Num esforço para melhor compreender a floresta no nosso país, estudou Engenharia Florestal na Universidade de Trás-os-Montes e Alto Douro. Estava a aproximar-se do território que desejava trabalhar e nela foi crescendo uma ideia: é possível fazer as coisas de forma diferente.
Quando chegou a altura, vendeu um lote de terra na aldeia natal e comprou um terreno aqui: cem hectares em pleno parque natural. Depois de muito anos de sobrepovoamento e desmatamento da serra da Estrela, o século XX foi de várias tentativas de reflorestação pouco respeitadoras da herança natural do território. Além disso, a migração da população e o progressivo abandono das terras de cultivo levou a que existisse um descontrolo no ordenamento deste território. Mas Ana Teresa acredita que ainda é possível captar algum do conhecimento na comunidade.
Interessa-lhe a preservação de uma "agricultura ancestral, ligada à natureza, e que não recorre a químicos ou indústria". Se há uns anos "existiam ainda vacas e cavalos a trabalhar a terra, hoje em dia só se veem tratores", o que implica um grande impacto na compactação dos solos e no consumo de combustíveis fósseis.
Na sua propriedade, nos Casais de Folgosinho, quer pensar o mundo rural de maneira diferente. Quando conversámos tinha acabado de semear centenico (uma espécie de centeio de primavera) e andava a terminar o projeto para reflorestar a propriedade com carvalhos e castanheiros. Tem intenção de vedar o terreno, para que os animais de grande porte, como cavalos e vacas, possam por ali vaguear à semelhança dos seus antepassados. Estes grandes herbívoros, em liberdade, numa zona de floresta autóctone, podem trabalhar a favor do controlo de materiais combustíveis, enquanto fertilizam a terra e preparam os prados para os ovinos: "O restauro passivo não requer muito trabalho, é deixar evoluir a natureza", explica.

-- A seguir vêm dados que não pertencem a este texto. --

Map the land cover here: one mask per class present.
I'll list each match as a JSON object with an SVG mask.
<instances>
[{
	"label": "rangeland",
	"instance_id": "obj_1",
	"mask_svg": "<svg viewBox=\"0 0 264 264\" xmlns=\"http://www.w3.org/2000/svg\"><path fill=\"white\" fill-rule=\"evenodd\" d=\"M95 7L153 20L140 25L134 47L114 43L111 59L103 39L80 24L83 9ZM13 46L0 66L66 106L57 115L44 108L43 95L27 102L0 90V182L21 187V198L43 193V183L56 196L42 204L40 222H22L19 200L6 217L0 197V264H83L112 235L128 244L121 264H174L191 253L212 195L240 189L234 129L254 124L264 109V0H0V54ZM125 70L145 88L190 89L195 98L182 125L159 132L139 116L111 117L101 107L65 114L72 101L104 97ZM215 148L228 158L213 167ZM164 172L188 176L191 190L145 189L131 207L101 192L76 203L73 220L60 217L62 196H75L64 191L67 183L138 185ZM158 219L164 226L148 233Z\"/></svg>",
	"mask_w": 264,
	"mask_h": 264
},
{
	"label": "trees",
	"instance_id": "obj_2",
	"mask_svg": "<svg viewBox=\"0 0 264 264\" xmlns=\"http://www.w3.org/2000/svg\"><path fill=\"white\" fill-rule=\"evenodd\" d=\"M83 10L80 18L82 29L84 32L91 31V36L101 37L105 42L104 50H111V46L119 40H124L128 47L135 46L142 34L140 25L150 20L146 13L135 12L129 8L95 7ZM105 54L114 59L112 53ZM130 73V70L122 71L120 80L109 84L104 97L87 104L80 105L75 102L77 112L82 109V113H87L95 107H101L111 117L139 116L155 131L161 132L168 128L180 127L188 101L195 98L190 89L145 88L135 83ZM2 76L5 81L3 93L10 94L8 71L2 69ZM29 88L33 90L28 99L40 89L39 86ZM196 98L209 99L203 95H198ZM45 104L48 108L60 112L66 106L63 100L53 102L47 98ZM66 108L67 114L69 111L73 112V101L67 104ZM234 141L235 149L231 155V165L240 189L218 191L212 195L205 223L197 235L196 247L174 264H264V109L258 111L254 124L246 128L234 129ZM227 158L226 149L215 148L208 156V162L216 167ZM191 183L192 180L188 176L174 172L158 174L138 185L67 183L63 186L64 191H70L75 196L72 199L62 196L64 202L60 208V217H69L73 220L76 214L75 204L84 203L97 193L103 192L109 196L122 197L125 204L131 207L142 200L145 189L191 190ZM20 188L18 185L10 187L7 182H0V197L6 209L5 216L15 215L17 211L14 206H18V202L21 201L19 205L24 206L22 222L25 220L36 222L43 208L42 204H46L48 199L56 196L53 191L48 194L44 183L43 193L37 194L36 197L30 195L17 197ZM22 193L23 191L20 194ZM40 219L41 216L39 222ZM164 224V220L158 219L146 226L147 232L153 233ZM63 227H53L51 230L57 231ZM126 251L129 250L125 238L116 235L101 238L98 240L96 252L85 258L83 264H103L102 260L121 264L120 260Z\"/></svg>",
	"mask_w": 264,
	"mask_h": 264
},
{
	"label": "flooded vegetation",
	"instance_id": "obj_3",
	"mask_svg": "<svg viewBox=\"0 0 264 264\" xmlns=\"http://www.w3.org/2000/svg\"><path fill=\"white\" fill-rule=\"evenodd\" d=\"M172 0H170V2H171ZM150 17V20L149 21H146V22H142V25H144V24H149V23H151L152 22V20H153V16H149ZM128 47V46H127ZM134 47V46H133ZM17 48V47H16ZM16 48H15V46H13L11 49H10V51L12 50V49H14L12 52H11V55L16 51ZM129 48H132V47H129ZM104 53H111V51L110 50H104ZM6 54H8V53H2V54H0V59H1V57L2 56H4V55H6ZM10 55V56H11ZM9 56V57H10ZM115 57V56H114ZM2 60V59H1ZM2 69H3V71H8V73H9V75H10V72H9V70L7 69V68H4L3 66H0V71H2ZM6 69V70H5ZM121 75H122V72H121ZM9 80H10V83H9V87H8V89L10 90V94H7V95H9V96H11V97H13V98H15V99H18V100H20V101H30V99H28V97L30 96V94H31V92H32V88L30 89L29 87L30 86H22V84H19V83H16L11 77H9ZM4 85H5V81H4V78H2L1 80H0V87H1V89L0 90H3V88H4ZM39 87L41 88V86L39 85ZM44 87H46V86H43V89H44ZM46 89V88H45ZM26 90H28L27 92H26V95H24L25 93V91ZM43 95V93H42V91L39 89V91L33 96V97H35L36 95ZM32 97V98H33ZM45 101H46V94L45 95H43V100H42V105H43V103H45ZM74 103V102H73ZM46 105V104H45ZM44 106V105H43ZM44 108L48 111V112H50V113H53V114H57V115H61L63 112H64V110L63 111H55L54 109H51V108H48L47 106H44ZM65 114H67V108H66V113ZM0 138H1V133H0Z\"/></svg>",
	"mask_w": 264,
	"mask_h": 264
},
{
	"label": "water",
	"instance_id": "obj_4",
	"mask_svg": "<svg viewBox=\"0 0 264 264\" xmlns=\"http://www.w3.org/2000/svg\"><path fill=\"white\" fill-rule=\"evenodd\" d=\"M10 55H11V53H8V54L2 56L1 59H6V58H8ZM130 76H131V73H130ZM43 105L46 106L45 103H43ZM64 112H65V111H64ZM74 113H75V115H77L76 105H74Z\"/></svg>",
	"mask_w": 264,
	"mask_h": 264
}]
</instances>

Este é um esforço para reconstruir um ecossistema sustentável para homem, fauna e flora. Um meio ambiente com defesas para enfrentar pragas e outras catástrofes, sejam elas naturais ou provocadas pelo homem, como os incêndios. Com os vizinhos, espera compreender as vantagens das antigas técnicas agrícolas, como fazer o pão e como trabalhar o leite das ovelhas bordaleiras, que pastoreia. Aqui em Casais de Folgosinho está em curso um projeto que se esforça para demonstrar que não temos de andar sempre na busca do lucro e dos resultados económicos. Como Ana Teresa Matos defende, "é preciso andar um bocadinho para trás, para seguirmos todos em frente".